Event Description: Inbound and Outbound faxes intermittently failed to be transmitted or received.
Event Start Time: 2024-06-22 11:51 EDT
Event End Time: 2024-06-24 14:21 EDT
RFO Issue Date: 2024-06-26
Affected Services:
- Native Fax Inbound and outbound transmission of faxes.
Event Summary
Initially during the major incident outbound faxes were reporting “30236 Gateway not responding to dial request” when attempting to send. While investigating, a new error “Port Server Busy” was reported by the software, and incoming faxes were also identified as not being received by the Native Fax software. Working with our software vendor, we were able to isolate the issue to the "Port Server" service. Multiple restarts of the service were required to restore Native Fax functionality.
Event Timeline
June 22, 2024
- 23:51 EDT - First case related to faxing failure submitted.
June 24, 2024
- 08:30 EDT - Investigation into fax failure started for existing cases and all newly identified fax related cases.
- 11:44 EDT - Major incident is declared.
- 11:52 EDT - First announcement posted "Major Incident Announcement: We have identified consistent failures with outbound faxing via Native Fax. This is impacting both analog and digital native fax. Outbound faxes are failing with the error "30236 Gateway not responding to dial request". Inbound faxes do not appear to be impacted at this time. Our engineering team is working with our fax vendor to investigate and determine a fix as soon as possible."
- 12:38 EDT - Our engineering team isolated the problem to a malfunctioning transmission service within the Native Fax server software.
- 12:52 EDT - Announcement posted “Major Incident Update: Outbound Fax Failure on Native Fax Our engineering team has been able to isolate the cause of the failures and is continuing to work to resolve it as quickly as possible. In order to troubleshoot, we will be restarting the transmission services on the fax server immediately. This will cause inbound faxes on Native Fax and email to fax to fail for 1-2 minutes during the reboot.”
- 13:09 EDT - Restart of all Native Fax services.
- 13:11 EDT - New error message “Port Server Busy” registered in logs.
- 13:15-13:45 EDT - Faxes began to send successfully however the majority were still receiving “Port Server Busy” and we started observing inbound faxes failing intermittently with the same error. Services were restarted again and faxes were still generating errors.

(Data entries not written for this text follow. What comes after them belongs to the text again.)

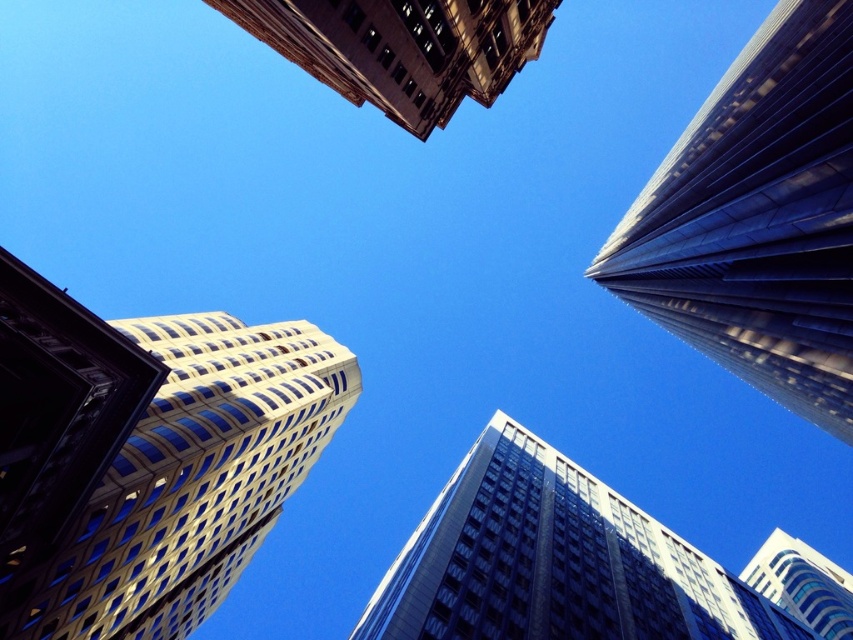
Question: Which object appears closest to the camera in this image?

Choices:
 (A) gold glass skyscraper at center
 (B) white glass building at upper right

Answer: (A)

Question: Among these objects, which one is farthest from the camera?

Choices:
 (A) matte glass skyscraper at center
 (B) glassy reflective skyscraper at center
 (C) glassy steel skyscraper at upper right
 (D) brown stone building at upper center

Answer: (B)

Question: Can you confirm if gold glass skyscraper at center is positioned below glassy reflective skyscraper at center?

Choices:
 (A) no
 (B) yes

Answer: (A)

Question: Is glassy steel skyscraper at upper right above brown stone building at upper center?

Choices:
 (A) no
 (B) yes

Answer: (A)

Question: Which point is farther to the camera?

Choices:
 (A) gold glass skyscraper at center
 (B) brown stone building at upper center
 (C) glassy reflective skyscraper at center

Answer: (C)

Question: Does gold glass skyscraper at center appear on the right side of matte glass skyscraper at center?

Choices:
 (A) yes
 (B) no

Answer: (B)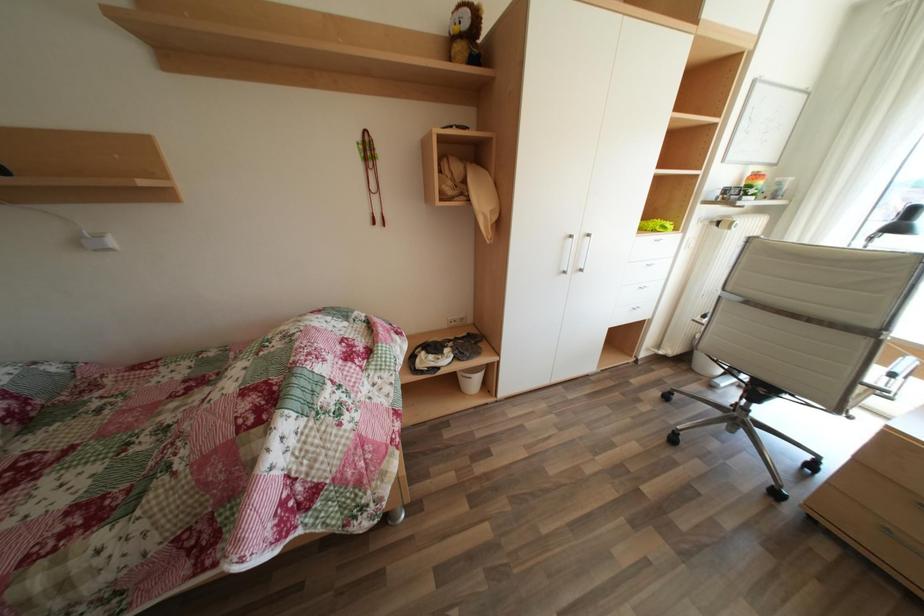
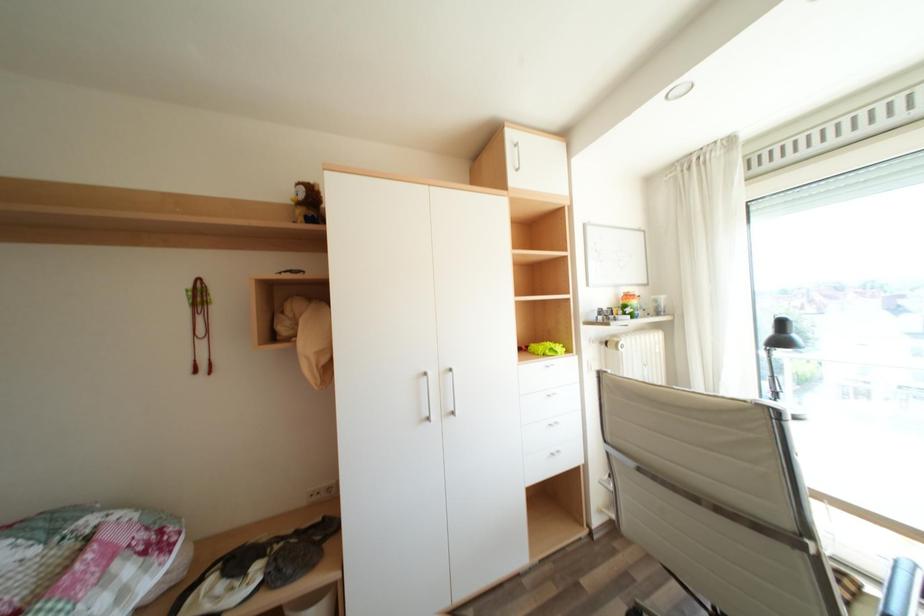
Question: How did the camera likely rotate?

Choices:
 (A) Left
 (B) Right
 (C) Up
 (D) Down

Answer: (C)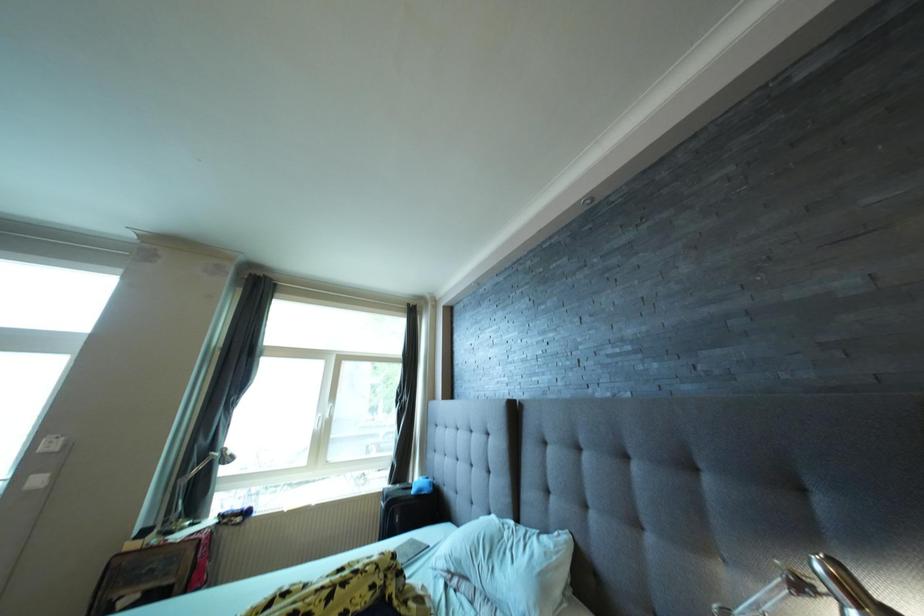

- 13:35 EDT - Confirmed that inbound faxes were also intermittently failing due to the same “Port Server Busy” error message.
- 13:43 EDT - Announcement posted "Major Incident Update: Outbound Faxes on Native Fax Failing We were successfully able to restart transmission services on our fax server. At this time, outbound faxes are retrying. Due to the quantity of outbound faxes retrying at once, inbound & outbound faxes may receive a port busy error. Our engineering team is actively monitoring. We will provide an update as soon as queued faxes have returned to nominal levels."
- 13:57 EDT - Further escalation with the Native Fax software vendor.
- 14:03 EDT - Power cycled Native Fax server operating system.
- 14:04 EDT - Announcement posted: "Major Incident Update: Outbound Faxes on Native Fax Failing At this time, the queued faxes are continuing to overwhelm our port services, causing outbound faxes to fail intermittently. Our team has determined that the best course of action is to restart our fax server entirely to remove the queued faxes. Inbound and outbound faxes will continue to unavailable for at least 15 minutes while services restart. We apologize for the inconvenience."
- 14:05 EDT - Connected with Native Fax technical support and began troubleshooting with them.
- 14:10 EDT - NSX Port Server service restarted.
- 14:19 EDT - NSX Port Server service restarted.
- 14:21 EDT - Logs indicate successful transmissions of faxes.
- 14:33 EDT - Announcement posted: "Major Incident Update: Inbound & Outbound Faxes Failing After rebooting our fax server entirely, all services are functioning as expected. Inbound and outbound faxes are now going through successfully. Our engineers are still investigating the cause of this outage and a Major Incident Report will be posted within 48 hours at https://voipdocs.io/"
Root Cause
Both error messages “30236 Gateway not responding to dial request” and “Port Server Busy” were caused by the “NSX Port Server” service being unable to process requests due to memory conflicts with a Netsapiens integration module.
Future Preventative Action
Going forward, we has documented a temporary fix for the mentioned error messages and will work with the Native Fax server software developer to permanently correct the integration module.